Et chaque spectateur de se laisser porter par le chant du sax, le jeu fluide et rapide du clavier, les enrichissements de la rythmique… Sans oublier la mélodie des compositions, auxquelles Nicolas apporte sa touche permanente, lorsqu'il ne propose pas ses propres créations, comme Theme for Yascu, l'une de ses belles ballades.
Comme j'ai l'âme voyageuse, je me suis pris à imaginer, fermant un moment les yeux, un petit transfert dans l'espace ou dans le temps, hors La Cave du Jazz, passant de l'ambiance rouge de la scène lorrezienne à une autre cette fois teintée de bleu, quelque part au-delà de l'océan, peut-être sur une vedette du NYC Music Cruise, la nuit tombée, la ville étincelante de ses lumières et de ses reflets sur l'Hudson River ; ou encore en haut d'un Rooftop Bar, avec la saveur complémentaire d'un verre de whiskey américain, pour accroître l'intensité du plaisir qui déjà vous assaille, comme ici en si bonne compagnie musicale.

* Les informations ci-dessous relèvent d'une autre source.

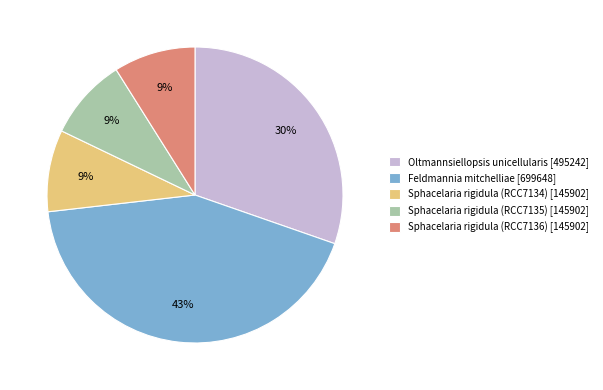

Is it true that Feldmannia mitchelliae [699648] is 43% of the pie?

True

Mais, hors cette vision impromptue toute personnelle, le public fut à l'évidence lui aussi ravi et réclama un bis par une standing ovation.
Cette soirée m'a sans doute, une fois de plus et plus fortement, donné l'envie du voyage, et donc, avec une touche de regret pour mes éventuels lecteurs, la décision de clore ce billet.
Il me reste à souhaiter aux spectateurs de la Cave du Jazz, lors des prochains et nouveaux concerts que Jazzy 77 présentera, autant de plaisir que j'ai pu en ressentir et exprimer par la plume.